> **WORK TO DO**: Edit the lines below by replacing every instance of "common name" with "vernacular name", and reproduce all other text unaltered.

----- RECORDS PROVIDED

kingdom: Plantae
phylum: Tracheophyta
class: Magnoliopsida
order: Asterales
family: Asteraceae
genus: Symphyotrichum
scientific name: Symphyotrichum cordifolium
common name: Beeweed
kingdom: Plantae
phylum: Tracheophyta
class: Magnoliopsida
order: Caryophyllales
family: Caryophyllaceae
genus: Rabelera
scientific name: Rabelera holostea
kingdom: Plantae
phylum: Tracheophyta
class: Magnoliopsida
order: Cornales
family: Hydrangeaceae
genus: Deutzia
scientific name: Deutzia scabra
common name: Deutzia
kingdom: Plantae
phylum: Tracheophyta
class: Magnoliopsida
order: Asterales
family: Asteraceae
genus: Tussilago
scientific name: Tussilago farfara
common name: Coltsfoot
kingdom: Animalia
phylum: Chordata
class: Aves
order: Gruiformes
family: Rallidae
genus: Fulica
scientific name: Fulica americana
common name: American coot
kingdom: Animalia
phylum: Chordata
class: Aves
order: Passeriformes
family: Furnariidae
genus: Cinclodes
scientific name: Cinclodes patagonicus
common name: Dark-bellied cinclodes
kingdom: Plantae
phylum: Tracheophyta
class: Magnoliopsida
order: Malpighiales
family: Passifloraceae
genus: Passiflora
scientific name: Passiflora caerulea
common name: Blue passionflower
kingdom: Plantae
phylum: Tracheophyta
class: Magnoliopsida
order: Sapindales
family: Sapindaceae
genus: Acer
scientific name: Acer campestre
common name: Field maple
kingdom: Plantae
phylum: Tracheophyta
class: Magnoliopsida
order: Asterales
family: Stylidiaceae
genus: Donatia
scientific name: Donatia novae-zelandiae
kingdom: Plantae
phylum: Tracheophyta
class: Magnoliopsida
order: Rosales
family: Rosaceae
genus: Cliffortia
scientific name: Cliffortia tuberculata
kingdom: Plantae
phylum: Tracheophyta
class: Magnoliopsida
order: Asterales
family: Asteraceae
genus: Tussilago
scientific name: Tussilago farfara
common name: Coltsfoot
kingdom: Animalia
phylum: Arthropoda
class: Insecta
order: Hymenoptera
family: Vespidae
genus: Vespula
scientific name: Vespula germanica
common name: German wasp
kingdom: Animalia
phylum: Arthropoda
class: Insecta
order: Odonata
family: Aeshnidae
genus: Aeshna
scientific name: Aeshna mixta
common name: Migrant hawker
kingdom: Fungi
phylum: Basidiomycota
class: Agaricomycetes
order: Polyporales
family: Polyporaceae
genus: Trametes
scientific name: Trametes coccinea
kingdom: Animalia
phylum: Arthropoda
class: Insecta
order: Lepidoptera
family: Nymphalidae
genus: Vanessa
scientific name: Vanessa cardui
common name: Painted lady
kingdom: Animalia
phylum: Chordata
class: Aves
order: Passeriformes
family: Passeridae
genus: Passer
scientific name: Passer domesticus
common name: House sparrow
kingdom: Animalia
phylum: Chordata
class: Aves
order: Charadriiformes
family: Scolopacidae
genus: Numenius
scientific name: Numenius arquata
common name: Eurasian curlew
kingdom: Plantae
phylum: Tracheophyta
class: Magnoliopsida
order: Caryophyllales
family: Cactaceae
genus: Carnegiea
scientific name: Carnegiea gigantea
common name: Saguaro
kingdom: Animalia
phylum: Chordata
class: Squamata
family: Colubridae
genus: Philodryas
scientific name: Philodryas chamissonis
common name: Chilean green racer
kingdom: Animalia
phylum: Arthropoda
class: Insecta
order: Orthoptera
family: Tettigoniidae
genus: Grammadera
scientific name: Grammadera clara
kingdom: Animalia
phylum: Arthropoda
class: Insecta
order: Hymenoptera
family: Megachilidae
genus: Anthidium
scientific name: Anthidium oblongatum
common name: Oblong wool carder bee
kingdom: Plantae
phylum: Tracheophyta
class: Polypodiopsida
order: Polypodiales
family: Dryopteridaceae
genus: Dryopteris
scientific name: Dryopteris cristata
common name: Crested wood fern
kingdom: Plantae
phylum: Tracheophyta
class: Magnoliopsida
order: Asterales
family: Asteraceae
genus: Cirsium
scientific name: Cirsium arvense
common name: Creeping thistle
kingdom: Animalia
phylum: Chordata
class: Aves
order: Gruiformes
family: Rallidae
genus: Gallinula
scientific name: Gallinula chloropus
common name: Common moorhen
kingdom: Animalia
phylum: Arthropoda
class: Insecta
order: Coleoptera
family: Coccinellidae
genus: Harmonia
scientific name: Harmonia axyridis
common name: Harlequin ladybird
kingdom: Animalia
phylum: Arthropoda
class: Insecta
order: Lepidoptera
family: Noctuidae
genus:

----------

> **FULL OUTPUT**:
kingdom: Plantae
phylum: Tracheophyta
class: Magnoliopsida
order: Asterales
family: Asteraceae
genus: Symphyotrichum
scientific name: Symphyotrichum cordifolium
vernacular name: Beeweed
kingdom: Plantae
phylum: Tracheophyta
class: Magnoliopsida
order: Caryophyllales
family: Caryophyllaceae
genus: Rabelera
scientific name: Rabelera holostea
kingdom: Plantae
phylum: Tracheophyta
class: Magnoliopsida
order: Cornales
family: Hydrangeaceae
genus: Deutzia
scientific name: Deutzia scabra
vernacular name: Deutzia
kingdom: Plantae
phylum: Tracheophyta
class: Magnoliopsida
order: Asterales
family: Asteraceae
genus: Tussilago
scientific name: Tussilago farfara
vernacular name: Coltsfoot
kingdom: Animalia
phylum: Chordata
class: Aves
order: Gruiformes
family: Rallidae
genus: Fulica
scientific name: Fulica americana
vernacular name: American coot
kingdom: Animalia
phylum: Chordata
class: Aves
order: Passeriformes
family: Furnariidae
genus: Cinclodes
scientific name: Cinclodes patagonicus
vernacular name: Dark-bellied cinclodes
kingdom: Plantae
phylum: Tracheophyta
class: Magnoliopsida
order: Malpighiales
family: Passifloraceae
genus: Passiflora
scientific name: Passiflora caerulea
vernacular name: Blue passionflower
kingdom: Plantae
phylum: Tracheophyta
class: Magnoliopsida
order: Sapindales
family: Sapindaceae
genus: Acer
scientific name: Acer campestre
vernacular name: Field maple
kingdom: Plantae
phylum: Tracheophyta
class: Magnoliopsida
order: Asterales
family: Stylidiaceae
genus: Donatia
scientific name: Donatia novae-zelandiae
kingdom: Plantae
phylum: Tracheophyta
class: Magnoliopsida
order: Rosales
family: Rosaceae
genus: Cliffortia
scientific name: Cliffortia tuberculata
kingdom: Plantae
phylum: Tracheophyta
class: Magnoliopsida
order: Asterales
family: Asteraceae
genus: Tussilago
scientific name: Tussilago farfara
vernacular name: Coltsfoot
kingdom: Animalia
phylum: Arthropoda
class: Insecta
order: Hymenoptera
family: Vespidae
genus: Vespula
scientific name: Vespula germanica
vernacular name: German wasp
kingdom: Animalia
phylum: Arthropoda
class: Insecta
order: Odonata
family: Aeshnidae
genus: Aeshna
scientific name: Aeshna mixta
vernacular name: Migrant hawker
kingdom: Fungi
phylum: Basidiomycota
class: Agaricomycetes
order: Polyporales
family: Polyporaceae
genus: Trametes
scientific name: Trametes coccinea
kingdom: Animalia
phylum: Arthropoda
class: Insecta
order: Lepidoptera
family: Nymphalidae
genus: Vanessa
scientific name: Vanessa cardui
vernacular name: Painted lady
kingdom: Animalia
phylum: Chordata
class: Aves
order: Passeriformes
family: Passeridae
genus: Passer
scientific name: Passer domesticus
vernacular name: House sparrow
kingdom: Animalia
phylum: Chordata
class: Aves
order: Charadriiformes
family: Scolopacidae
genus: Numenius
scientific name: Numenius arquata
vernacular name: Eurasian curlew
kingdom: Plantae
phylum: Tracheophyta
class: Magnoliopsida
order: Caryophyllales
family: Cactaceae
genus: Carnegiea
scientific name: Carnegiea gigantea
vernacular name: Saguaro
kingdom: Animalia
phylum: Chordata
class: Squamata
family: Colubridae
genus: Philodryas
scientific name: Philodryas chamissonis
vernacular name: Chilean green racer
kingdom: Animalia
phylum: Arthropoda
class: Insecta
order: Orthoptera
family: Tettigoniidae
genus: Grammadera
scientific name: Grammadera clara
kingdom: Animalia
phylum: Arthropoda
class: Insecta
order: Hymenoptera
family: Megachilidae
genus: Anthidium
scientific name: Anthidium oblongatum
vernacular name: Oblong wool carder bee
kingdom: Plantae
phylum: Tracheophyta
class: Polypodiopsida
order: Polypodiales
family: Dryopteridaceae
genus: Dryopteris
scientific name: Dryopteris cristata
vernacular name: Crested wood fern
kingdom: Plantae
phylum: Tracheophyta
class: Magnoliopsida
order: Asterales
family: Asteraceae
genus: Cirsium
scientific name: Cirsium arvense
vernacular name: Creeping thistle
kingdom: Animalia
phylum: Chordata
class: Aves
order: Gruiformes
family: Rallidae
genus: Gallinula
scientific name: Gallinula chloropus
vernacular name: Common moorhen
kingdom: Animalia
phylum: Arthropoda
class: Insecta
order: Coleoptera
family: Coccinellidae
genus: Harmonia
scientific name: Harmonia axyridis
vernacular name: Harlequin ladybird
kingdom: Animalia
phylum: Arthropoda
class: Insecta
order: Lepidoptera
family: Noctuidae
genus:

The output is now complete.